### SET EXERCISE
Reproduce each of the lines below verbatim, omitting the pictures from your copy.

### RECORDED INFORMATION
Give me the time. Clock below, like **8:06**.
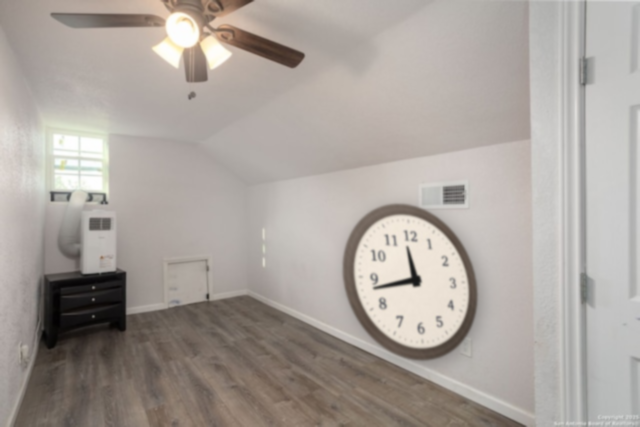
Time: **11:43**
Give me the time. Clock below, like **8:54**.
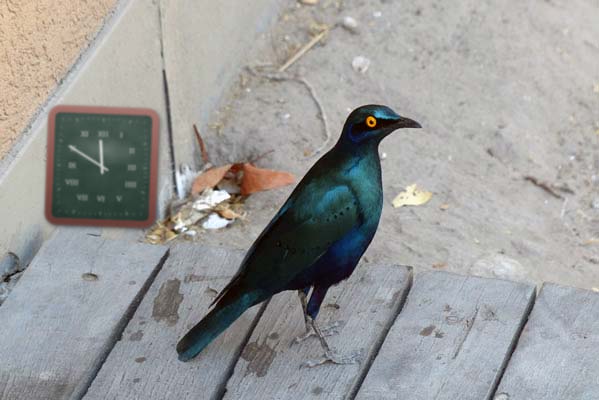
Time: **11:50**
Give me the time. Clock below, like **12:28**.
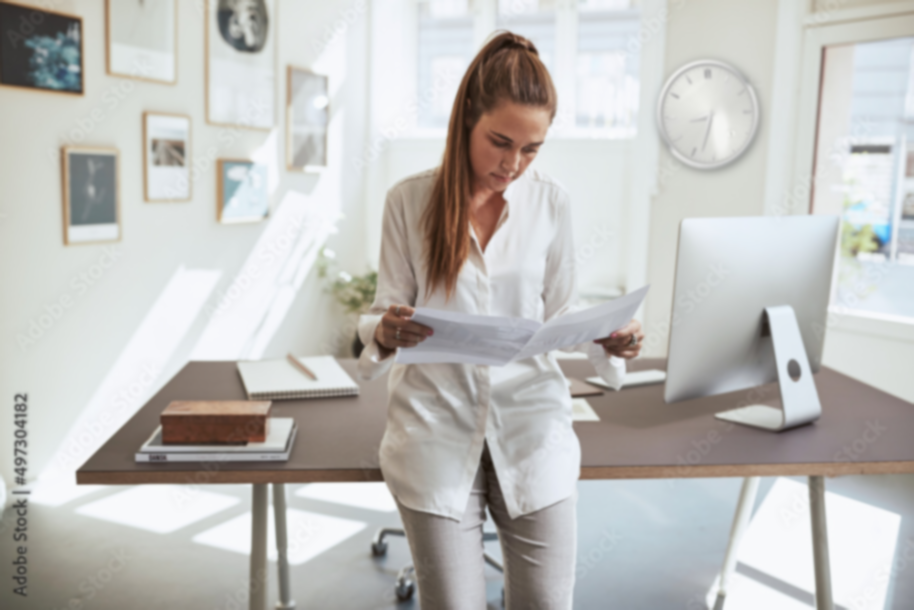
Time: **8:33**
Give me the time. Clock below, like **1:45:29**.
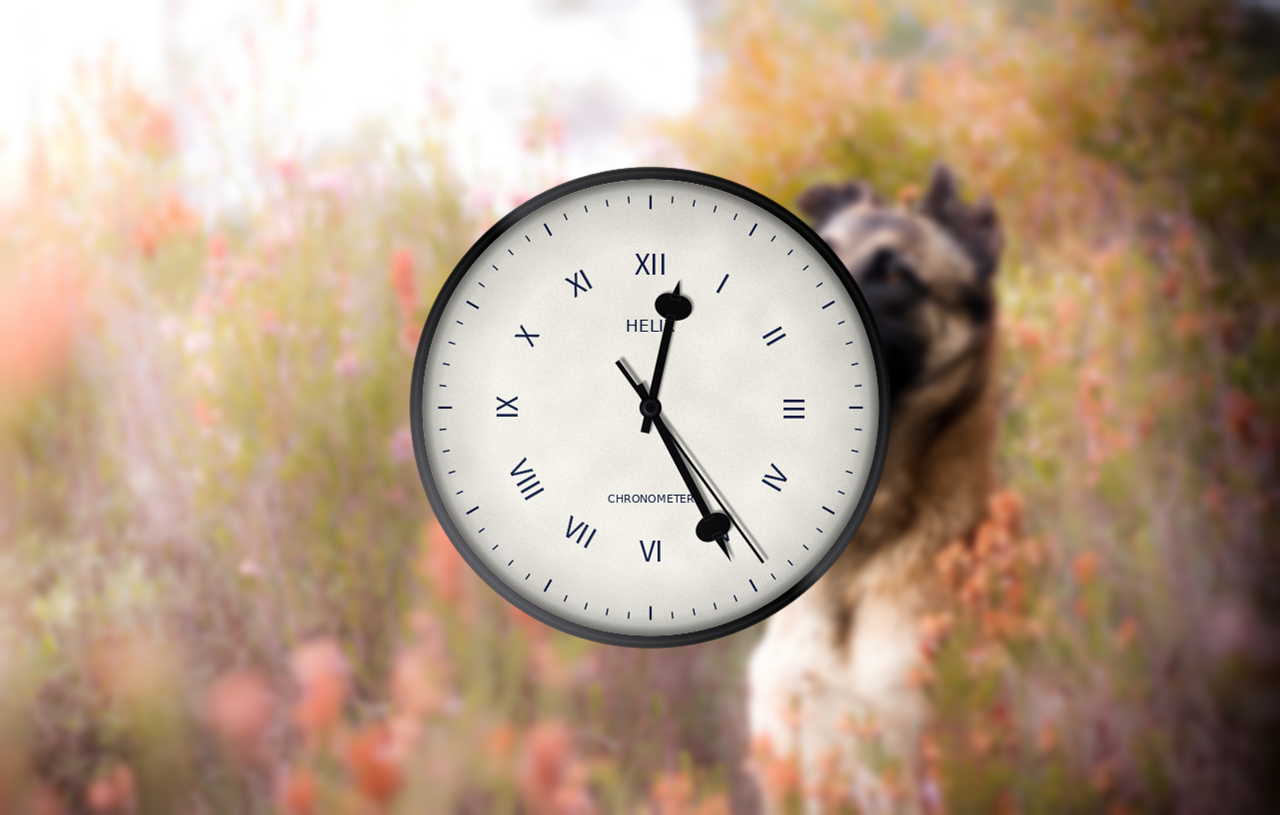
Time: **12:25:24**
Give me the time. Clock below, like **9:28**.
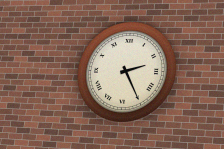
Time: **2:25**
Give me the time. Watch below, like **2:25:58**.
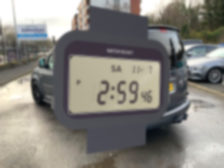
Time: **2:59:46**
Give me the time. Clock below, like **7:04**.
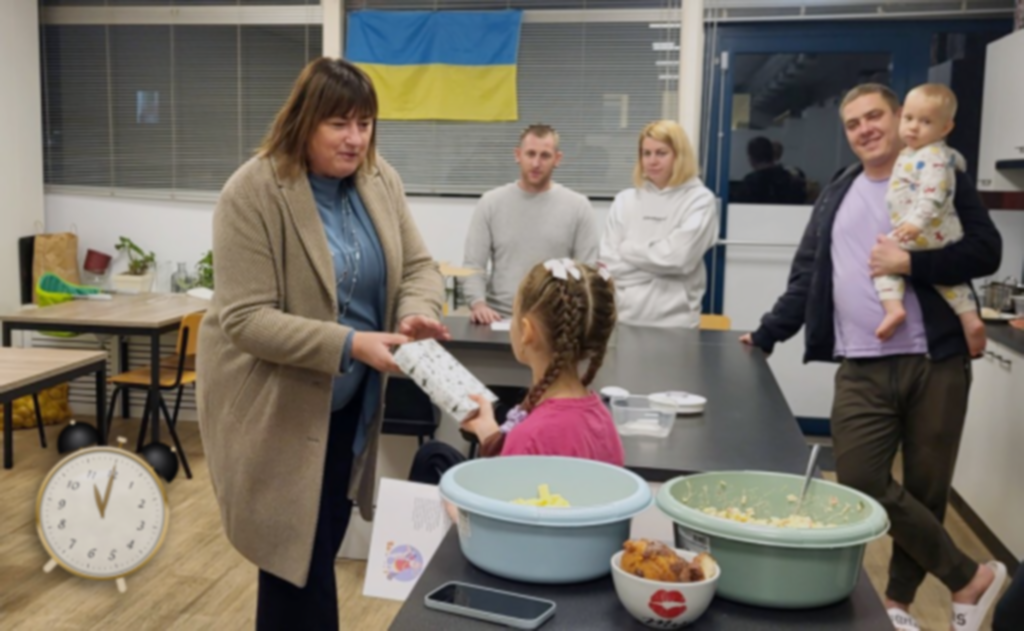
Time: **11:00**
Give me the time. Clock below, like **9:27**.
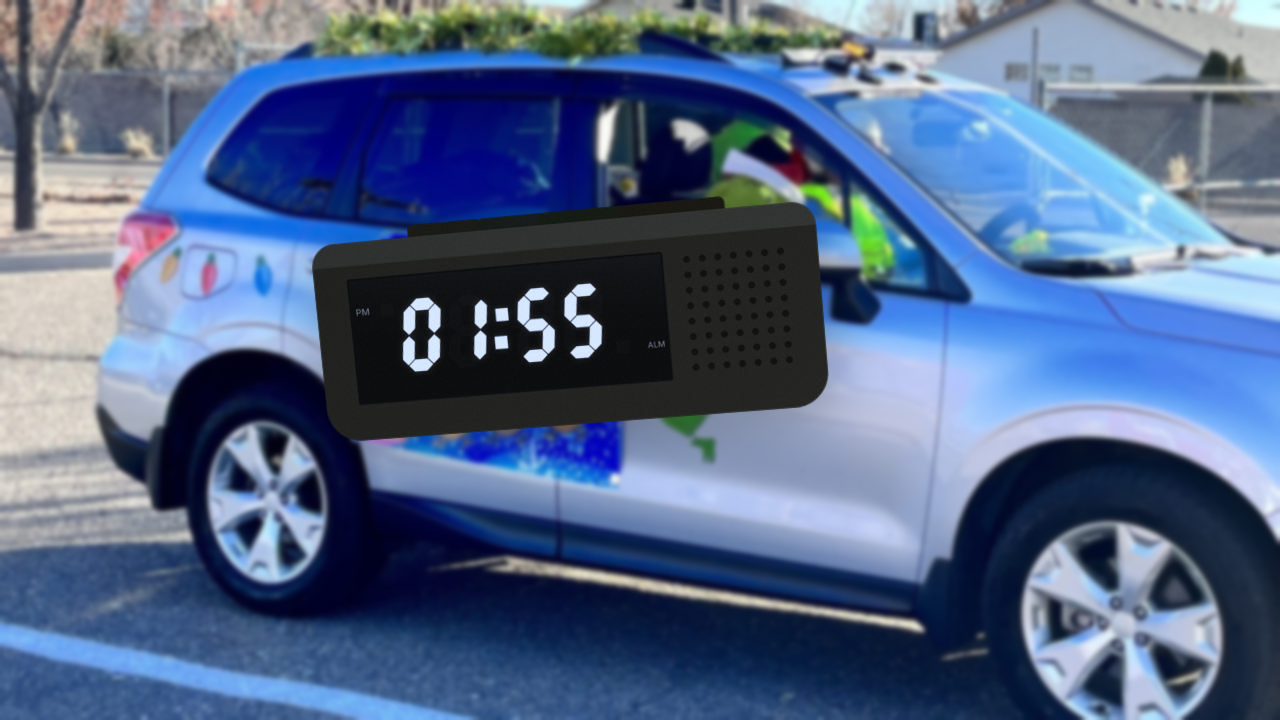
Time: **1:55**
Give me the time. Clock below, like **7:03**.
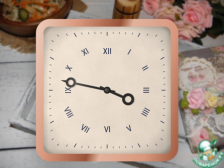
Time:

### CORRECT RESULT
Give me the time. Clock below, like **8:06**.
Time: **11:43**
Give me the time. Clock below, like **8:54**.
Time: **11:50**
Give me the time. Clock below, like **12:28**.
Time: **8:33**
Give me the time. Clock below, like **1:45:29**.
Time: **12:25:24**
Give me the time. Clock below, like **9:28**.
Time: **2:25**
Give me the time. Watch below, like **2:25:58**.
Time: **2:59:46**
Give me the time. Clock below, like **7:04**.
Time: **11:00**
Give me the time. Clock below, like **9:27**.
Time: **1:55**
Give me the time. Clock below, like **7:03**.
Time:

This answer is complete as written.